Recentemente, um novo tipo de burla chamou a atenção, na Irlanda, onde uma mulher foi lesada em mil euros quando foi pagar o estacionamento através de um código QR. O caso ocorreu na localidade irlandesa de Greystones e teve registo no Greystones Guide (13/10/2024), chegando a ter eco em publicações em português (ver "Foi pagar e perdeu mil euros", Executive Digest, 18/10/2024). Trata-se de uma faceta alarmante da evolução dos ciberataques: a manipulação dos cada vez mais comuns códigos QR. Este ataque, conhecido como quishing, é uma nova modalidade do já familiar phishing e ilustra como a tecnologia, que parecia facilitar-nos a vida, pode também tornar-se uma porta de entrada para esquemas fraudulentos. A questão que se coloca, no entanto, vai além da segurança cibernética – está também no campo da linguagem.

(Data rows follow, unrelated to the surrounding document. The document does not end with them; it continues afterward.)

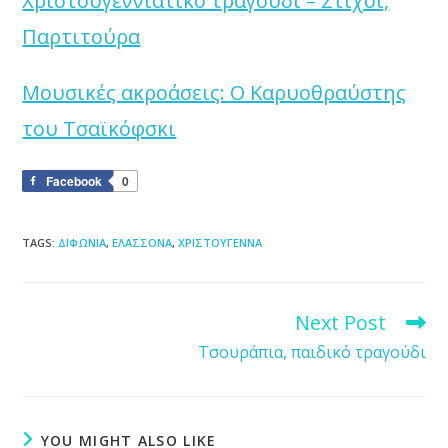
Χριστουγεννιάτικο τραγούδι – Στίχοι,
Παρτιτούρα
Μουσικές ακροάσεις: Ο Καρυοθραύστης
του Τσαϊκόφσκι
Facebook
0
TAGS
:
ΔΙΦΩΝΙΑ
,
ΕΛΑΣΣΟΝΑ
,
ΧΡΙΣΤΟΥΓΕΝΝΑ
Next Post
Read
more
Τσουράπια, παιδικό τραγούδι
articles
YOU MIGHT ALSO LIKE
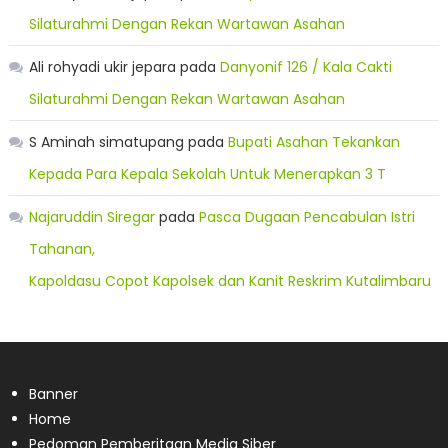
Silaturahmi Dengan Rekan Wartawan Asahan
Ali rohyadi ukir jepara
pada
Danyonif 126 / Kala Cakti
Silaturahmi Dengan Rekan Wartawan Asahan
S Aminah simatupang
pada
Bupati Asahan Tekankan
Kepada Para Kepala Sekolah Untuk Menerapkan 3 T
Najaruddin Siregar
pada
Pasca Dugaan Pencabulan Istri
Tahanan,
Kapoldasu Copot Kapolsek dan Kanit Reskrim Kutalimbaru
Banner
Home
Pedoman Pemberitaan Media Siber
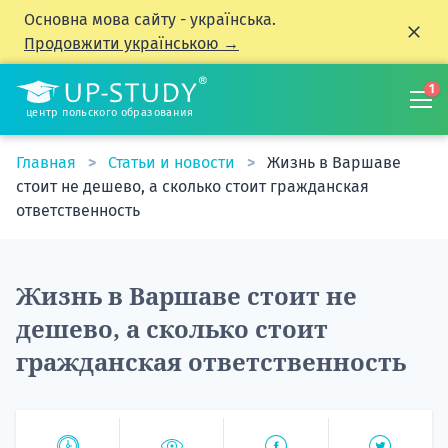
Основна мова сайту - українська.
Продовжити українською →
1
центр польского образования
Главная
Статьи и новости
Жизнь в Варшаве
стоит не дешево, а сколько стоит гражданская
ответственность
Жизнь в Варшаве стоит не
дешево, а сколько стоит
гражданская ответственность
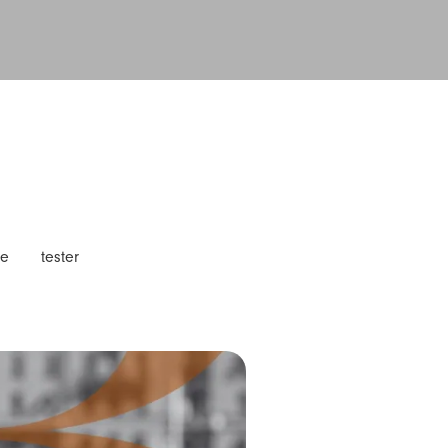
te
tester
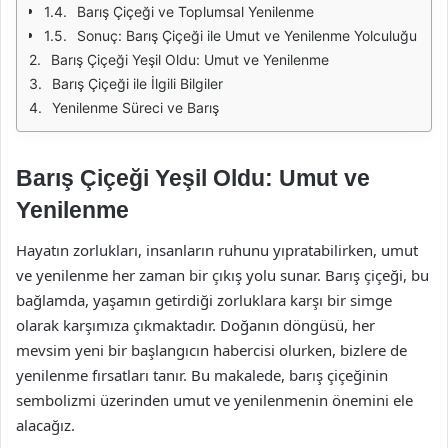
Barış Çiçeği ve Toplumsal Yenilenme
Sonuç: Barış Çiçeği ile Umut ve Yenilenme Yolculuğu
Barış Çiçeği Yeşil Oldu: Umut ve Yenilenme
Barış Çiçeği ile İlgili Bilgiler
Yenilenme Süreci ve Barış
Barış Çiçeği Yeşil Oldu: Umut ve
Yenilenme
Hayatın zorlukları, insanların ruhunu yıpratabilirken, umut
ve yenilenme her zaman bir çıkış yolu sunar. Barış çiçeği, bu
bağlamda, yaşamın getirdiği zorluklara karşı bir simge
olarak karşımıza çıkmaktadır. Doğanın döngüsü, her
mevsim yeni bir başlangıcın habercisi olurken, bizlere de
yenilenme fırsatları tanır. Bu makalede, barış çiçeğinin
sembolizmi üzerinden umut ve yenilenmenin önemini ele
alacağız.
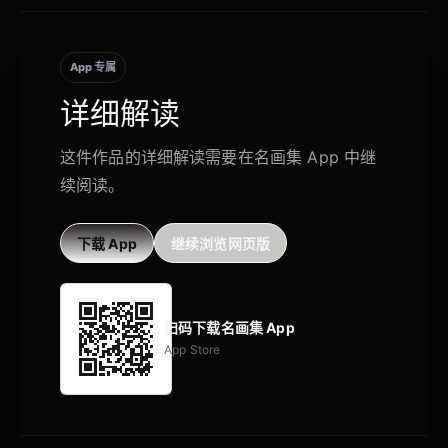
App 专属
详细解读
这件作品的详细解读需要在名画集 App 中继
续阅读。
下载 App
继续浏览网页版
扫码下载名画集 App
App Store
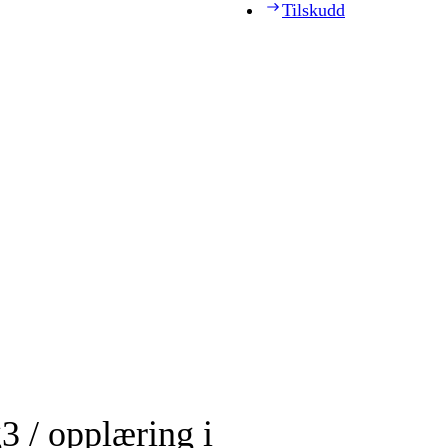
Tilskudd
3 / opplæring i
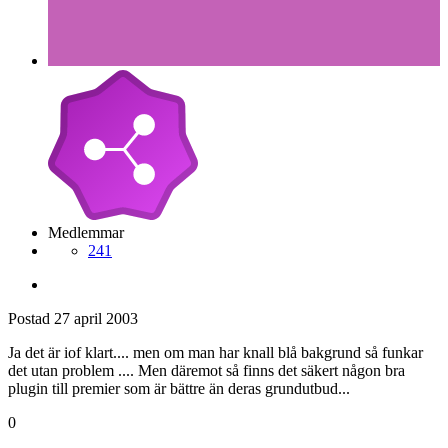
Medlemmar
241
Postad
27 april 2003
Ja det är iof klart.... men om man har knall blå bakgrund så funkar
det utan problem .... Men däremot så finns det säkert någon bra
plugin till premier som är bättre än deras grundutbud...
0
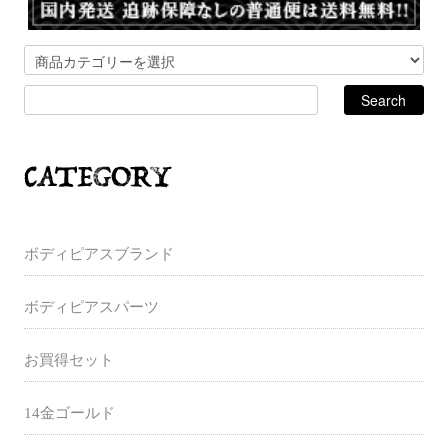
ボディピアスブランド
ボディピアスパーツ
お買得セット
14金ゴールド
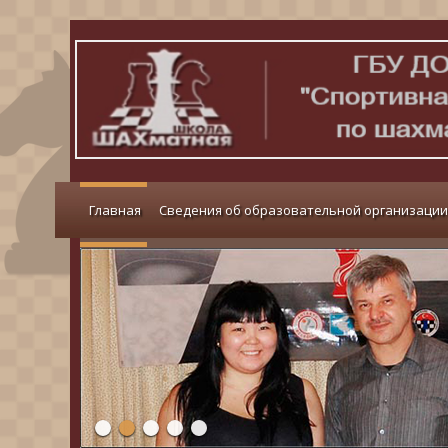
Главная
Сведения об образовательной организации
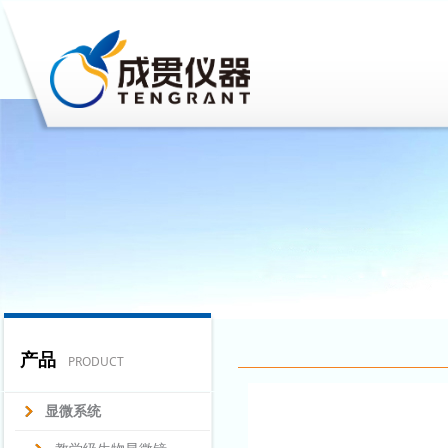
产品
PRODUCT
显微系统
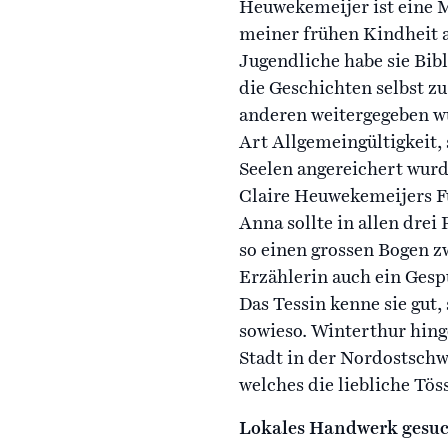
Heuwekemeijer ist eine M
meiner frühen Kindheit a
Jugendliche habe sie Bi
die Geschichten selbst zu
anderen weitergegeben w
Art Allgemeingültigkeit,
Seelen angereichert wurd
Claire Heuwekemeijers F
Anna sollte in allen dre
so einen grossen Bogen z
Erzählerin auch ein Gespü
Das Tessin kenne sie gut
sowieso. Winterthur hinge
Stadt in der Nordostschw
welches die liebliche Töss
Lokales Handwerk gesuc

A palavra quishing é um neologismo formado pela combinação do q (que, em inglês, se lê "kiú") da sigla QR (de QR Code, ou Quick Response) com a truncação -ishing, retirado de phishing. Já phishing forma-se a partir do gerúndio e nome inglês fishing («pesca»), numa alusão a pescar vítimas com iscas falsas – neste caso, e-mails («correio eletrónico»), links («ligações») ou páginas fraudulentas que imitam serviços legítimos para obter informações confidenciais (ver, em inglês, o que se diz sobre a formação de phishing no Online Etymology Dictionary). O termo difundiu-se de tal modo que foi assimilado diretamente pela língua portuguesa, sem tradução. Seguindo esse padrão, quishing surge como uma variante específica do phishing, em que a "isca" é um código QR que redireciona o utilizador para sites («sítio eletrónicos») maliciosos.

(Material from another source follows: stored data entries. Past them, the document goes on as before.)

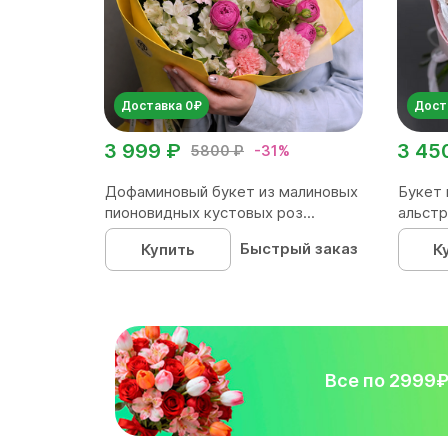
Доставка 0₽
Дост
3 999 ₽
3 45
5800 ₽
-31%
Дофаминовый букет из малиновых
Букет 
пионовидных кустовых роз...
альстр
Быстрый заказ
Купить
К
Все по 2999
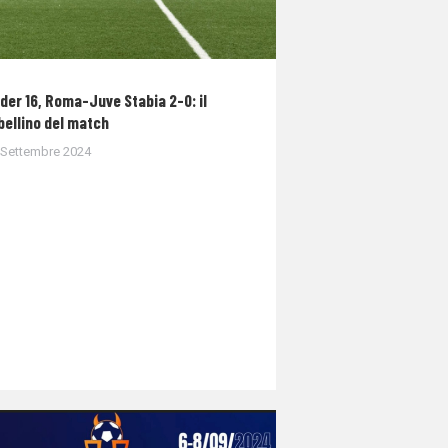
der 16, Roma-Juve Stabia 2-0: il
bellino del match
 Settembre 2024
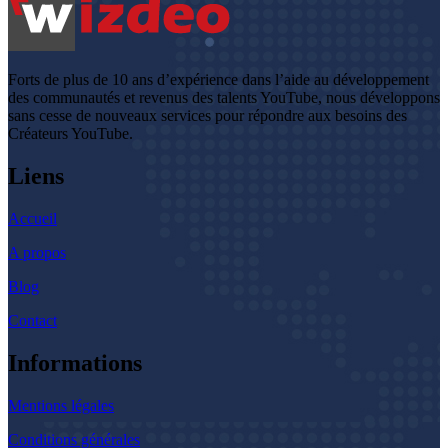
Forts de plus de 10 ans d’expérience dans l’aide au développement
des communautés et revenus des talents YouTube, nous développons
sans cesse de nouveaux services pour répondre aux besoins des
Créateurs YouTube.
Liens
Accueil
A propos
Blog
Contact
Informations
Mentions légales
Conditions générales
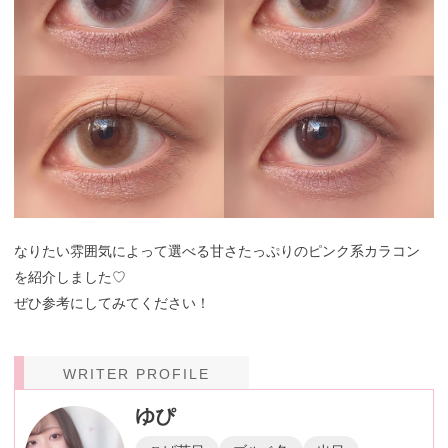
なりたい雰囲気によって選べる甘さたっぷりのピンク系カラコン
を紹介しました♡
ぜひ参考にしてみてください！
WRITER PROFILE
ゆぴ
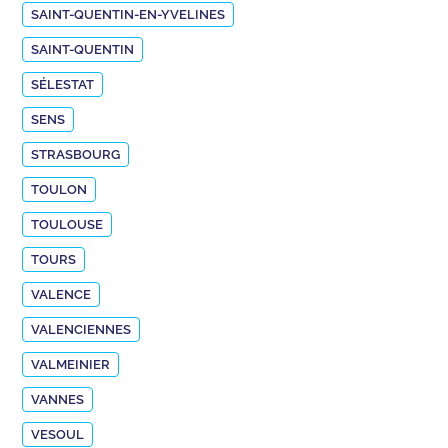
SAINT-QUENTIN-EN-YVELINES
SAINT-QUENTIN
SÉLESTAT
SENS
STRASBOURG
TOULON
TOULOUSE
TOURS
VALENCE
VALENCIENNES
VALMEINIER
VANNES
VESOUL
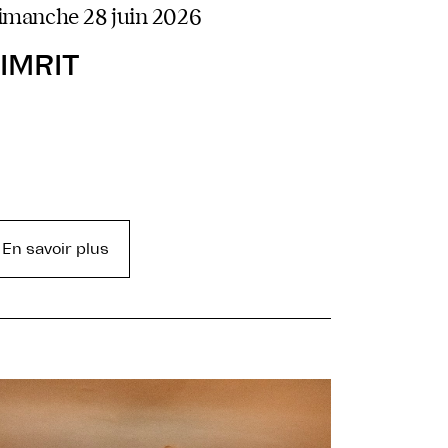
dimanche 28 juin 2026
IMRIT
En savoir plus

A facilidade com que vocábulos como phishing, e agora quishing, entram no vocabulário corrente, sem qualquer adaptação, levanta uma questão interessante no campo linguístico. Observa-se uma tendência cada vez maior para incorporar anglicismos no português, sobretudo em áreas como a cibersegurança, onde o desenvolvimento tecnológico se verifica, em grande parte, em países de língua inglesa. Quishing, embora recente, já começa a surgir nas notícias e conversas do dia a dia, tal como aconteceu com phishing. Esta evolução linguística reflete a globalização do ciberespaço, mas também sublinha a dificuldade de criar equivalentes diretos em português para termos tão específicos e amplamente utilizados.

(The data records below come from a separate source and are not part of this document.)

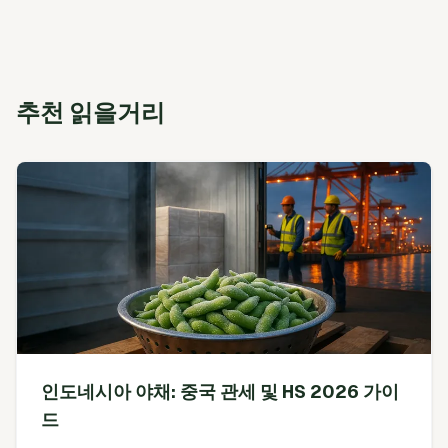
추천 읽을거리
인도네시아 야채: 중국 관세 및 HS 2026 가이
드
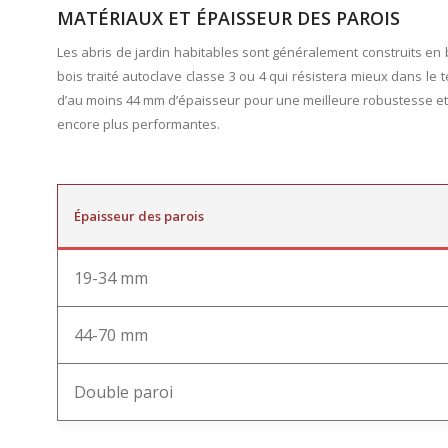
MATÉRIAUX ET ÉPAISSEUR DES PAROIS
Les abris de jardin habitables sont généralement construits en 
bois traité autoclave classe 3 ou 4 qui résistera mieux dans le 
d’au moins 44 mm d’épaisseur pour une meilleure robustesse et
encore plus performantes.
Épaisseur des parois
19-34 mm
44-70 mm
Double paroi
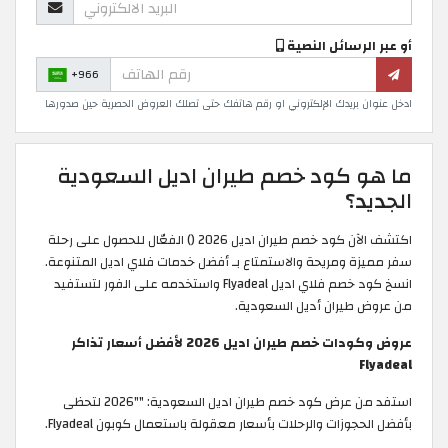
أو عبر الرسائل النصية
+966
ادخل عنوان بريدك الإلكتروني او رقم هاتفك حتى تصلك العروض الحصرية حين صدورها
ما هو كود خصم طيران اديل السعودية
الجديد؟
اكتشف الآن كود خصم طيران اديل 2026 (
) الفعّال للحصول على رحلة
سفر مميزة ومريحة والاستمتاع بـ أفضل خدمات فلاي اديل المتنوعة.
انسخ كود خصم فلاي اديل Flyadeal واستخدمه على الفور لتستفيد
من عروض طيران أديل السعودية. ​
عروض وكودات خصم طيران اديل 2026 لأفضل أسعار تذاكر
Flyadeal
استفد من عرض كود خصم طيران اديل السعودية: ""2026 لتحظى
بأفضل الحجوزات والرحلات بأسعار معقولة باستعمال كوبون Flyadeal.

Embora a terminologia reflita o dinamismo da era digital, também levanta o debate sobre a necessidade de encontrar alternativas em português para evitar uma sobrecarga de anglicismos que, em última análise, podem dificultar a compreensão entre falantes menos familiarizados com a língua inglesa. Por outro lado, a acumulação de anglicismos em áreas tecnológicas pode também indiciar o empobrecimento do vocabulário técnico nos moldes característicos da língua portuguesa. Convém, portanto, referir a tradução de phishing por ciberiscagem, termo que tem algum uso, pelo menos, em documentos em português produzidos no contexto da União Europeia (ver "Cibersegurança social: engenharia social", última revisão 11/01/2024). Outra entidade, a APDSI (Associação para a Promoção e Desenvolvimento da Sociedade da Informação) apresenta outras soluções, mais analíticas, no seu glossário: «falsificação de interface» e «mistificação de interface».
No entanto, é igualmente importante reconhecer que certos termos, pela sua especificidade e uso técnico, se consolidam no vocabulário de forma natural. Phishing e quishing são exemplos disso – termos universais no campo da cibersegurança, cuja função no vocabulário técnico já está estabelecida e amplamente compreendida. É o que acontece com phishing e quishing, que constam do glossário do Centro Nacional de Segurança de Portugal (CNSP). Mesmo assim, não poderia a CNSP incluir também ou propor palavras portuguesas capazes de traduzir e substituir os anglicismos?
Enfim, na tecnologia informática, domina a língua inglesa cuja flexibilidade morfológica e lexical consegue dar conta de forma expressiva e sucinta das atuais dinâmicas (positivas e negativas) da vida contemporânea. As palavras phishing e quishing são disso exemplo, e compreende-se que se enraízem noutras línguas, incluindo o português. Mas não se correrá o risco de, aos poucos, a língua portuguesa perder força criativa, deixando-se acantonar em usos não especializados?